Obviously the big news this year (in the area of machine prediction of the NCAA Tournament, anyway) is the Kaggle competition for $15,000. Oh, and there's the Quicken Loans competition for a $1 Billion. But if that's not enough to keep you busy this March, I'm pleased to announce the continuation of the Machine March Madness competitions. There's no money at stake, but this is the longest-running machine prediction competition, and let's face it -- if you're going to enter the Kaggle competition you might as well enter Machine March Madness, too. It's not much more work :-).
(My thanks to Danny and Lee for letting me keep the competition running.)
The rules are very informal. Your predictions must be based on a computer algorithm, but you can implement some parts manually as long as they're objective.
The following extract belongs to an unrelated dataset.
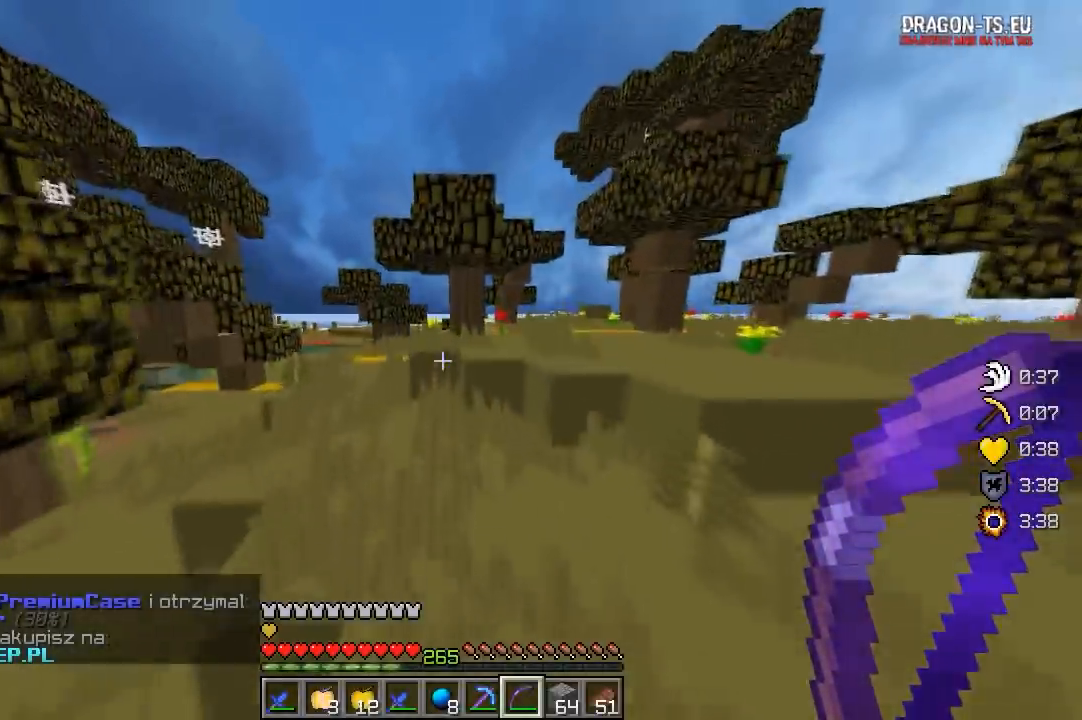
{"keys": ["w"], "mouse": [], "events": []}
For example, your method might include "Take the team with the higher Sagarin rating" which you just handled manually, but please limit these steps and avoid just using your subjective judgement. You can use any data you can find, including human-generated rankings like the AP poll.
The competition will be run as a Yahoo! Pool called "Machine March Madness" which you can find here. Scoring will be Fibonacci -- 2-3-5-8-13-21 -- which will make the competition a little bit less dependent on the final round(s) than the traditional scoring. To get the password to join the pool, email me (firstname.lastname@example.org) with the name of your entry and a short description of your approach. Also, please join the Google Group for announcements and discussion.
Useful data can found in a couple of places. First, at the Kaggle competition data page. Secondly, you can look in this Google Group thread from last year for some pointer's to last year's data. Finally, I have fairly extensive data and will make it available as needed -- email me (or post in the Google Group) what you'd like to see.
Danny Tarlow's starter code from past years can be found here. A short tutorial I wrote on using RapidMiner to predict games can be found here. Finally, there have been several useful postings on ratings systems and predictions in the Kaggle forum.